By Sarah Scinto
If you were to log on to Tumblr, the popular social blogging site, and scroll through some of the top posts, you might notice a trend. The bloggers of Tumblr are primarily millenials, people born after 1980 who came of age in the new millennium. However, despite the age of the site’s users, Tumblr is overflowing with photos and content reminiscent of eras past, particularly the style and art of the 1920s.
This generation has harnessed new media to recall and aggregate evidence of old media through photos, scanned documents, and even film clips that are sometimes converted into moving image files known as gifs. Further digging through the Tumblr dashboard might lead you to a blog dedicated specifically to silent film intertitles, spreading their quirk words of wisdom through a medium their creators could scarcely imagine.

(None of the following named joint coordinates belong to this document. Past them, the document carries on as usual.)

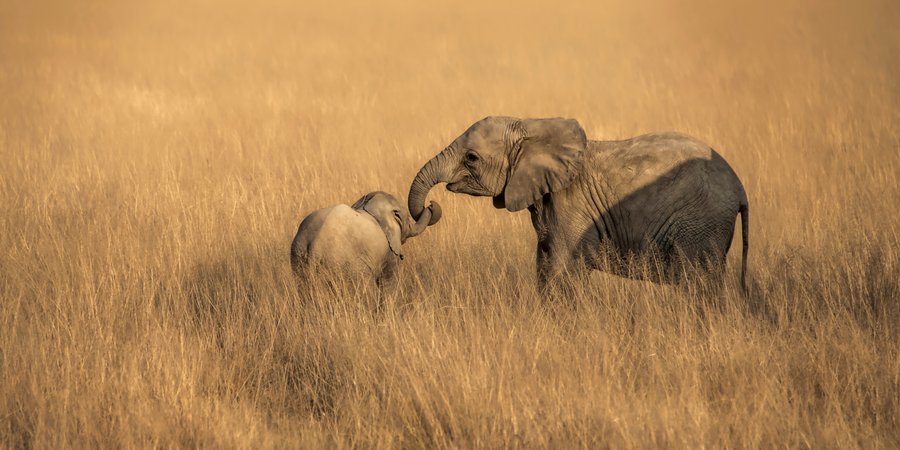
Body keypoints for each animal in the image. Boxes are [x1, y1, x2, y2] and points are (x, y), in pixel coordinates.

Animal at [291, 191, 441, 288]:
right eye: (407, 219)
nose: (431, 204)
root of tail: (315, 245)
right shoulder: (389, 253)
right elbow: (388, 282)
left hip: (298, 256)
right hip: (347, 266)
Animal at [408, 116, 749, 294]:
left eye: (472, 158)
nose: (431, 207)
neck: (530, 127)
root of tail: (740, 188)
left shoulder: (571, 205)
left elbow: (561, 269)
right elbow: (545, 263)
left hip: (700, 223)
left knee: (697, 284)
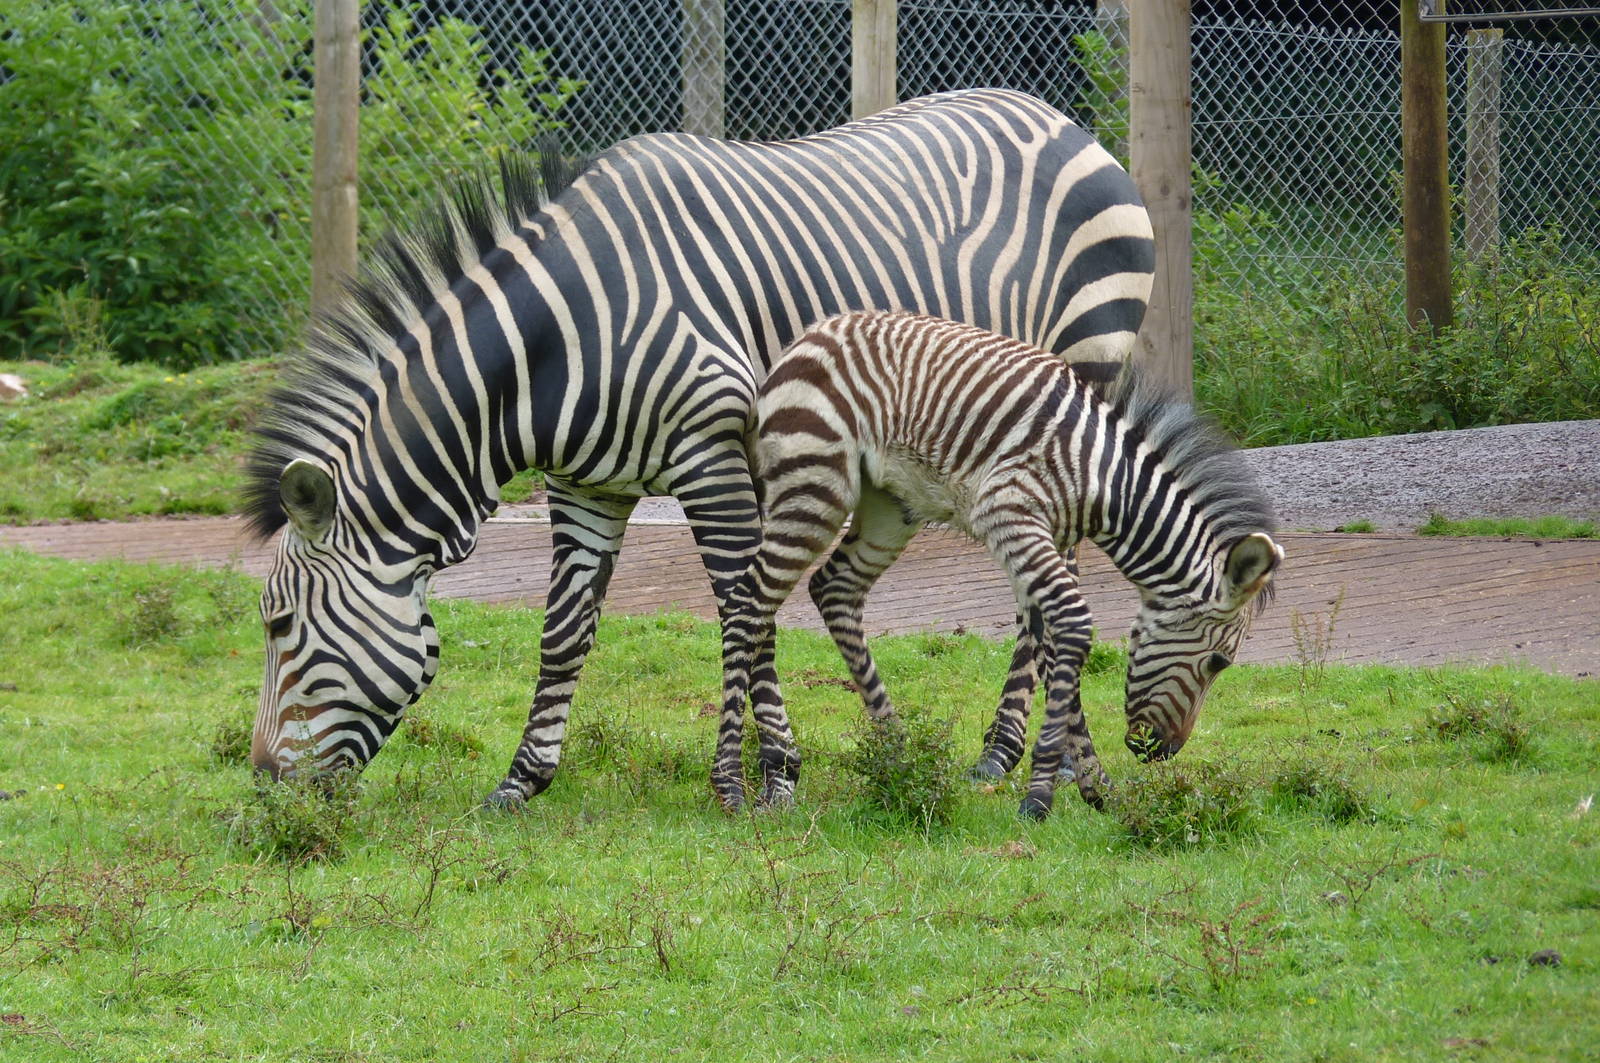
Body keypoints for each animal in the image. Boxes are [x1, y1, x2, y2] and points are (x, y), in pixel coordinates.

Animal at [242, 88, 1156, 811]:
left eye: (280, 622)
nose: (262, 783)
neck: (554, 348)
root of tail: (1061, 119)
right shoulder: (587, 486)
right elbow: (563, 630)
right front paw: (522, 777)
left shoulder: (712, 455)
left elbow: (746, 608)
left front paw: (773, 772)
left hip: (1074, 377)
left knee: (1051, 580)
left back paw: (1010, 756)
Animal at [721, 311, 1282, 817]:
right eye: (1218, 663)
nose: (1161, 752)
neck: (1105, 481)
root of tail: (808, 338)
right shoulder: (1010, 514)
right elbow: (1074, 626)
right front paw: (1039, 797)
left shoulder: (1042, 537)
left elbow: (1052, 645)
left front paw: (1095, 786)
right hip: (815, 485)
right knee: (747, 603)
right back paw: (731, 784)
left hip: (888, 505)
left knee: (832, 589)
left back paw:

It seems that this generation has latched to the “vintage” culture of the 20s; it is not uncommon to see people dressing as flappers for Halloween or toting their copies of The Great Gatsby as they travel (perhaps with one of the Barnes and Noble bags that prominently display the novel’s cover). In fact, I have heard the term “Gatsby Party” used in conversation among multiple circles of people, and I’m certain this will only continue with the release of a new film adaptation of the novel. One of my best friends once dreamed of holding a Gatsby style speakeasy party for her 21st birthday and carries her books in a Kate Spade bag sporting one design of the novel’s many covers.
When Michael Hazanavicius’s The Artist hit screens in 2011, no one expected the quirky, silent, black and white film to become the runaway success it did. It began in limited release, taking up space in independent movie theatres, until the buzz surrounding it grew and prompted a wide, mainstream release of the film. In a time when we are told that people’s attention spans have greatly diminished, the fact that a 100 minute film with no spoken words whatsoever could hold and captivate an audience’s attention is nothing short of remarkable.
I typically pay attention to independent releases, but when The Artist hit theatres, I was far from the only person who knew about it. People my age were blogging, posting, and tweeting about a film that you’d assume they’d ignore in favor of the latest superhero blockbuster. One of my friends, who had recently dragged me to see Transformers 3, asked if I wanted to see The Artist with her, much to my pleasant surprise.
It seems my friends knew something about film after all. By the end of its theatrical run, The Artist achieved much more than success at the box office. This film from a bygone era left the 2012 Academy Awards with 5 statuettes, including the award for Best Motion Picture.
Our film, the 1922 Flesh and Spirit, comes from the silent film tradition that The Artist honored, emulated, and made wildly popular once again. While the silent style of The Artist may seem like a quirky novelty to today’s audiences who are so accustomed to full sound and color, actual films from the 20s era were silent out of necessity. Flesh and Spirit did push the boundaries of filmmaking in its time: innovations in special effects allowed the makers of Flesh and Spirit to create ghostly touches. Drawers open and close on their own and characters appear translucent long before the advent of the sleek, seamless, computerized special effects moviegoers have become accustomed to.
With the resurgence of 20s culture and interest in silent filmmaking, it seems as though we could not have chosen a better time to screen Flesh and Spirit. It is a part of the silent film culture that informed the making of The Artist, and if one small, silent film can win the Academy Award, who’s to say our little screening won’t be wildly popular among the Wilkes-Barre community and beyond?